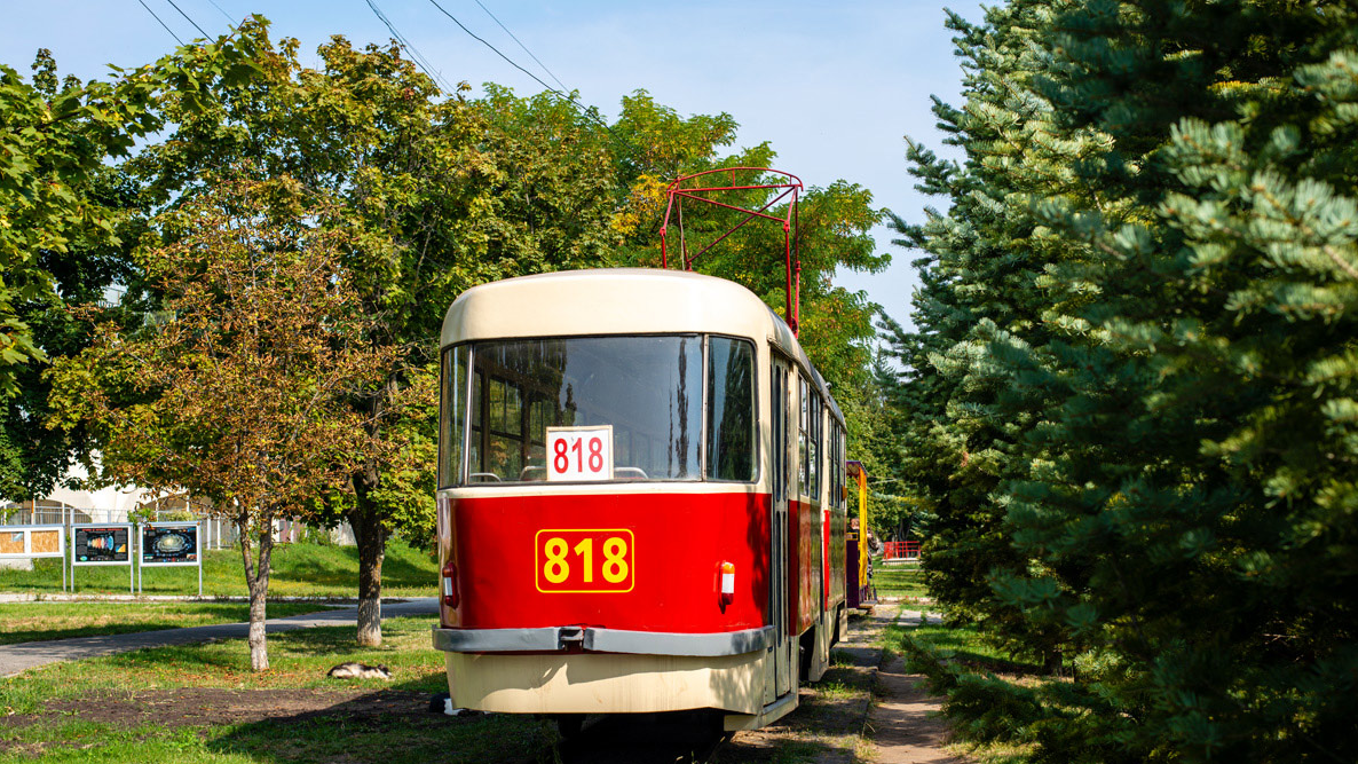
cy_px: 422
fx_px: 1908
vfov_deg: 22.6
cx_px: 682
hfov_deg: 39.2
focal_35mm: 53
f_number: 5.6
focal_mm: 50
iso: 125
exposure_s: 1/400
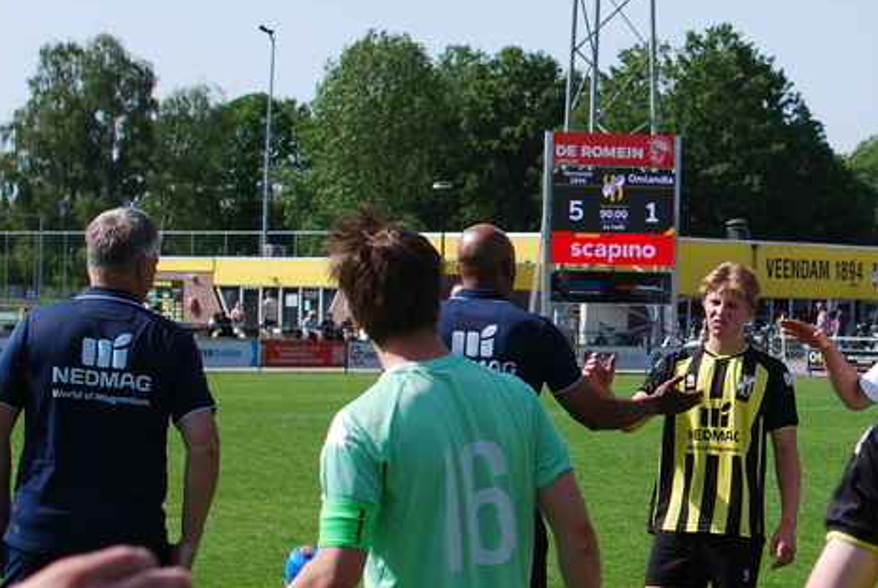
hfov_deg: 17.7
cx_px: 865
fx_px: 2762
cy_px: 288
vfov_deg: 12.2
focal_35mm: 113
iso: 110
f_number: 4
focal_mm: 35
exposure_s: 1/1000
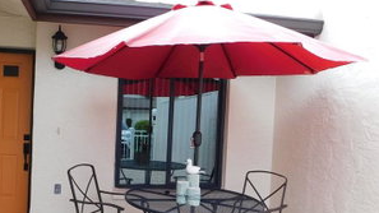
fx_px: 362
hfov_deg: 54.8
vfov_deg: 32.7
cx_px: 146
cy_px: 129
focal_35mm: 36
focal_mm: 4
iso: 125
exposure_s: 1/400
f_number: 3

--------------------------------------------------

TO DO: The reply should repeat the data in full, exactly as given, and contain no pictures.

WRITTEN RESPONSE:
cy_px: 422
fx_px: 1908
vfov_deg: 22.6
cx_px: 682
hfov_deg: 39.2
focal_35mm: 53
f_number: 5.6
focal_mm: 50
iso: 125
exposure_s: 1/400
hfov_deg: 17.7
cx_px: 865
fx_px: 2762
cy_px: 288
vfov_deg: 12.2
focal_35mm: 113
iso: 110
f_number: 4
focal_mm: 35
exposure_s: 1/1000
fx_px: 362
hfov_deg: 54.8
vfov_deg: 32.7
cx_px: 146
cy_px: 129
focal_35mm: 36
focal_mm: 4
iso: 125
exposure_s: 1/400
f_number: 3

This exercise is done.